Yasmin Mogahed received her B.S. Degree in Psychology and her Masters in Journalism and Mass Communications from the University of Wisconsin-Madison. After completing her graduate work, she taught Islamic Studies and served as the Sisters’ Youth Director for the Islamic Society of Milwaukee. She also worked as a writing instructor for Cardinal Stritch University, and a staff columnist for the Islam section of InFocus News. Currently she’s an independent media consultant and a writer for the Huffington Post, where she focuses most of her work on spiritual and personal development. Her written works, including a book chapter on the portrayal of Islam post-911, have appeared in print and online publications worldwide.


  • Great Reminder!!

    We need to share our experiences so that we can learn and act wise when we go through a similar experience. As a student of knowledge , I would love to know the difficulties other students of knowledge have and how the deal with them.

  • Salam mualaikom,

    Thank you very much for your site, once again since I met you,
    you have touched my heart deeply.
    God bless you and all the people around you.

  • Assalamu’alaikum wrwbth,
    Your website is so wonderful. Each and every article touches my being and sakinah emanates from within. There is sooooo much to learn about this Deen, and this website is certainly doing its job in educating us. May Allah azza wajal bless you for your effort.

  • Ma’sha’allah, this was absolutely beautiful Sr. Yasmin!

    Jazak’Allahu Khairan.

    I think it is your articles and Sr. Jinan’s that I have really benefited from most often, ; they have affected myself and other readers I’m sure, at the core ——> heart.

  • Ma sha Allah. I like your quotation from Rumi. He said some good things.

    Abu Yahya Suhaib bin Sinan (May Allah be pleased with him) reported that: The Messenger of Allah (PBUH) said, “How wonderful is the case of a believer; there is good for him in everything and this applies only to a believer. If prosperity attends him, he expresses gratitude to Allah and that is good for him; and if adversity befalls him, he endures it patiently and that is better for him”.
    [Riyad us Saliheen, Chapter on Patience, #27]

  • Can’t Allah(swt) magically get rid of all the dust… why must He(swt) beat. Kun fa qun and it does done… Allah is al- jabbar… SO I pray Allah may you never have to beat me for me to remember you. Take my dust away without pain, misery and sorrow.

    May Allah grant me and all our ummah this prayer.

  • Very good article, reminds me of the saying that “Whatever Allah has brought you to, He will bring you through it too”.

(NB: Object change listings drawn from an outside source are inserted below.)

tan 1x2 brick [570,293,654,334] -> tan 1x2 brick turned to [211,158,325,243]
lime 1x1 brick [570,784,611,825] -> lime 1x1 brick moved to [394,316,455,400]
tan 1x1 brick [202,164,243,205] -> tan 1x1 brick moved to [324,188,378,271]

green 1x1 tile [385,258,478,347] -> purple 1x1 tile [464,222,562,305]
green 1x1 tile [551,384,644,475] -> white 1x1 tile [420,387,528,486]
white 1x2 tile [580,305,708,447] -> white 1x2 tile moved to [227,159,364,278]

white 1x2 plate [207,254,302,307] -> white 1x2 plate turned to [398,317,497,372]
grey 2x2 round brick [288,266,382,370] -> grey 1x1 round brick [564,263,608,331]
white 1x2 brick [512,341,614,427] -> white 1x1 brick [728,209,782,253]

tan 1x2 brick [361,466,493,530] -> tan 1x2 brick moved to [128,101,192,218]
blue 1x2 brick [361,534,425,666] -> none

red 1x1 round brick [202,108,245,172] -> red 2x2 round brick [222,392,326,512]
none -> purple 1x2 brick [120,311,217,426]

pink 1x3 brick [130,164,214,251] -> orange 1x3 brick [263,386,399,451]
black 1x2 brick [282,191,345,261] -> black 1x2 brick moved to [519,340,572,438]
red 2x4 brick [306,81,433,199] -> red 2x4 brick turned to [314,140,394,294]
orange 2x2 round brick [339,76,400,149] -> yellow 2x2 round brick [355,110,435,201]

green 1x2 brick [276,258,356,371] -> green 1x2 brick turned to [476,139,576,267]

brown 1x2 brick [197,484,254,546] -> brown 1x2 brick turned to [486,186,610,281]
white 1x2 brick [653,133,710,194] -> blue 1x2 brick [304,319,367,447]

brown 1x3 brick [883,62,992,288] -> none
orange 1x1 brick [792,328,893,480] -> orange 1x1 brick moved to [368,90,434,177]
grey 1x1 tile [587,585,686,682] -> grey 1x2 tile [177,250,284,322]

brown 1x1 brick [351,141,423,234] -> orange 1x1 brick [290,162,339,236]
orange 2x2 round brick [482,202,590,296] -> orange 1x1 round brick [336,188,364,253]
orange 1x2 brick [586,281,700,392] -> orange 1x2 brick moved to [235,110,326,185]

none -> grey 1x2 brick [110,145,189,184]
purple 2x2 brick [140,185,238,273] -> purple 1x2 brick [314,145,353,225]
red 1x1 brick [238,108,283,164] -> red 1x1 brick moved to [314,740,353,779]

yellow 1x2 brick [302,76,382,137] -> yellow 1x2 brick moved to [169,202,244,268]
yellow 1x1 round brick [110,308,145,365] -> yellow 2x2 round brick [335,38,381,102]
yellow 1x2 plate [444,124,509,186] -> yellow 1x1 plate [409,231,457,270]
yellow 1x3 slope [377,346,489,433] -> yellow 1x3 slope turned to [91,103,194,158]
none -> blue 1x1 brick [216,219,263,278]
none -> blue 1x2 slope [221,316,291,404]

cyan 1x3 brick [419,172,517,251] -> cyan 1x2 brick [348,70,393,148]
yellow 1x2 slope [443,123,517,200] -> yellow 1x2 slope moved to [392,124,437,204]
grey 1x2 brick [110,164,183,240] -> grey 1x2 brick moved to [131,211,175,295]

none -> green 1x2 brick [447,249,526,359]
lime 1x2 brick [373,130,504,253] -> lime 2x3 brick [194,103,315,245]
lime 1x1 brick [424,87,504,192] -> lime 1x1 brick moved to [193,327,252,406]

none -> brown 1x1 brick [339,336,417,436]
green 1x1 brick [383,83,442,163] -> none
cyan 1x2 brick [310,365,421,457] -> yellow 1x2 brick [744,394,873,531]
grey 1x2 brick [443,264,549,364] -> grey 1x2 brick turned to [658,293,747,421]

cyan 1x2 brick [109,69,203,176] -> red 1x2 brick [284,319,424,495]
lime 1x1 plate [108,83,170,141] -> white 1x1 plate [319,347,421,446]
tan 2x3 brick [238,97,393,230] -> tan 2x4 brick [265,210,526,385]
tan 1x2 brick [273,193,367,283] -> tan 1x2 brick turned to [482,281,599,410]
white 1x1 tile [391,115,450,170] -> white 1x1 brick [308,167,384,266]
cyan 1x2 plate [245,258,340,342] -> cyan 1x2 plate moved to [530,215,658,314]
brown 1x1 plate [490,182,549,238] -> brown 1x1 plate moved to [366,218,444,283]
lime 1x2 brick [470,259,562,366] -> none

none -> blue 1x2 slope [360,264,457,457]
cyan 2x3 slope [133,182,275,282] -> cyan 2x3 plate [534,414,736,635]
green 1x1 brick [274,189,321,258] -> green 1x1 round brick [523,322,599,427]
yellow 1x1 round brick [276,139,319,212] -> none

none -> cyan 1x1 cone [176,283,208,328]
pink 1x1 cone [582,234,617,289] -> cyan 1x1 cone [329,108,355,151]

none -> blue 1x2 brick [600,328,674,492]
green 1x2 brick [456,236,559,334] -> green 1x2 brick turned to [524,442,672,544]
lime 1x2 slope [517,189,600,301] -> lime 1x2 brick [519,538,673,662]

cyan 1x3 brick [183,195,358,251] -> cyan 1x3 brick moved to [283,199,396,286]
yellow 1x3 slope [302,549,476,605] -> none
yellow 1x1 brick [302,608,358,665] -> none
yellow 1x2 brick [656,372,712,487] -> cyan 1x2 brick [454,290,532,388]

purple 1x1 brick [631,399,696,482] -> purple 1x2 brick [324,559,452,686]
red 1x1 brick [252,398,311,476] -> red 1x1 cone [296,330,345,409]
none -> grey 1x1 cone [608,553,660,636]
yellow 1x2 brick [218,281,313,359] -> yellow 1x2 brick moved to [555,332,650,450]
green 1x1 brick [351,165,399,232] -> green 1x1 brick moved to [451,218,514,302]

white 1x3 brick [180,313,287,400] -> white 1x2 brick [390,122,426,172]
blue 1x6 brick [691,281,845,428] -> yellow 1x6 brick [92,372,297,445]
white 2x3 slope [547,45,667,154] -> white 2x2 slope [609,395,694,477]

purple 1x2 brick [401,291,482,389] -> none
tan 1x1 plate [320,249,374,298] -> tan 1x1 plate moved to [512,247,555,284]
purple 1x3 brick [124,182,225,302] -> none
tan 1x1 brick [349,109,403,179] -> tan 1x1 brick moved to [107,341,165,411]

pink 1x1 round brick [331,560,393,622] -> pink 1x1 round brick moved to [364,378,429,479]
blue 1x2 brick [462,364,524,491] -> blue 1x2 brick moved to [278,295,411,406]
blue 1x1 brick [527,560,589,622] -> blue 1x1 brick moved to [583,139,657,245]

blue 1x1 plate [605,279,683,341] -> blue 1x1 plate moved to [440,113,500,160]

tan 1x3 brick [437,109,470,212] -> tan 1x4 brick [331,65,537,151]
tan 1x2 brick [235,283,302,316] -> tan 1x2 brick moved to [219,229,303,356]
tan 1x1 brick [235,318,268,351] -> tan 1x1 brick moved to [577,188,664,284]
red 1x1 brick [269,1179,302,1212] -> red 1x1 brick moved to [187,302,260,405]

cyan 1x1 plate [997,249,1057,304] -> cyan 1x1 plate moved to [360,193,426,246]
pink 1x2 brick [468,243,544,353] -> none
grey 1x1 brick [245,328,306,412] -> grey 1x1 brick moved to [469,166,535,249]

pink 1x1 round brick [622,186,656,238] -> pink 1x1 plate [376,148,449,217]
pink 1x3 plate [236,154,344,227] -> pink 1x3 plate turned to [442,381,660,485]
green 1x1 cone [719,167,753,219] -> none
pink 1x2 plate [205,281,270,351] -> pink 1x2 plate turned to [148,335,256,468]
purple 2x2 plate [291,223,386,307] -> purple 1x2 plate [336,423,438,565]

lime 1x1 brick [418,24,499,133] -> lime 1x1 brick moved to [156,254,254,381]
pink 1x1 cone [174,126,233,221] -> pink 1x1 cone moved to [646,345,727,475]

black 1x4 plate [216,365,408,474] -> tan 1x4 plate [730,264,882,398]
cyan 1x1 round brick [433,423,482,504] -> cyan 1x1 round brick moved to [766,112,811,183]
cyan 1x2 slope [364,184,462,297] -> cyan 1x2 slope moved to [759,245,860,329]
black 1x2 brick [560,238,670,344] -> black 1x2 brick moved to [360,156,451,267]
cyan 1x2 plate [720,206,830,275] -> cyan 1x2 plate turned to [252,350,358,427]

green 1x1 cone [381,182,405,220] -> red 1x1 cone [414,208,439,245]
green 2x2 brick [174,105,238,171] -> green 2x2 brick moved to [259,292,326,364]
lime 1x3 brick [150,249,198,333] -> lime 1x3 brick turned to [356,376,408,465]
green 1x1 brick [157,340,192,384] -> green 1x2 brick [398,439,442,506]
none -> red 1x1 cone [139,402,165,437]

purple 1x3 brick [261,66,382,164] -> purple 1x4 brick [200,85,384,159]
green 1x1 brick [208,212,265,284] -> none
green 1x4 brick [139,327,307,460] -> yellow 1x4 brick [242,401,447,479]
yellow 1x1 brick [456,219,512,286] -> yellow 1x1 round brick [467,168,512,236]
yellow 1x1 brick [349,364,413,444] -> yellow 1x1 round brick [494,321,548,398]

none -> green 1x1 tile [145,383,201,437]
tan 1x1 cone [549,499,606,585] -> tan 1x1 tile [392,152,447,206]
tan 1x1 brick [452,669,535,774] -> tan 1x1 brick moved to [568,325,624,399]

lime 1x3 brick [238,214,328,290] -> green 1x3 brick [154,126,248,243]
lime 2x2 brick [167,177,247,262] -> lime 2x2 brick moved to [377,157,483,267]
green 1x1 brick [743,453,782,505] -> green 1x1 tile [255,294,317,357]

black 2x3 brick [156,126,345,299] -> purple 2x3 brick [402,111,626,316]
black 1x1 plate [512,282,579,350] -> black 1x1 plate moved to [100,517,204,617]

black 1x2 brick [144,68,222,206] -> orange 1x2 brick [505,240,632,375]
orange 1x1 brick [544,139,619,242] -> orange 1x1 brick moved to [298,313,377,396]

  • Salaam, Sr. Yasmin, I love you for the pleasure of Allah!
    I really really appreciate your clear, concise, relevant writing; may Allah let your words flow with ease and wisdom and reward you for them! Would you ever be willing or interested enough to do an article relating to morality and law? I hope you consider it, because you help clear up all my confusion regarding a topic by clearly writing it down in a few simple paragraphs… if not, then I look forward to whatever you write regardless. Please continue writing for the sake of Allah!

  • […] Pain, Loss, and the Path to God I still remember the desperation. In the deep disappointment which often follows self-reflection, I turned to my Creator to plead. I turned to plead – but not for what can be measured, bought, sold, or traded. It was desperation for a truer currency. With my flaws suddenly made open to me, I became desperate to […] […]

  • subhanallah beautifully written may help me inshallah
    what happens when one manhimself stranded on the ocean in the middle of a storm? What happens when the ship that is ‘unsinkable’ becomes the tale of the Titanic?
    so true was watching titanic today

  • Beautiful writing MashaAllah.. gave me strength to face the ongoing problems in my life.. I am sick and desperately need Allah’s mercy.. Pls do remember me in your prayers..

  • The idea of not getting too attached to worldly objects or you’ll get singed, reminds me of Icarus and him flying too close to the sun. His father crafted him waxed wings, but warned him not to fly too close to the sun, but he disregarded his warnings and fell to his doom.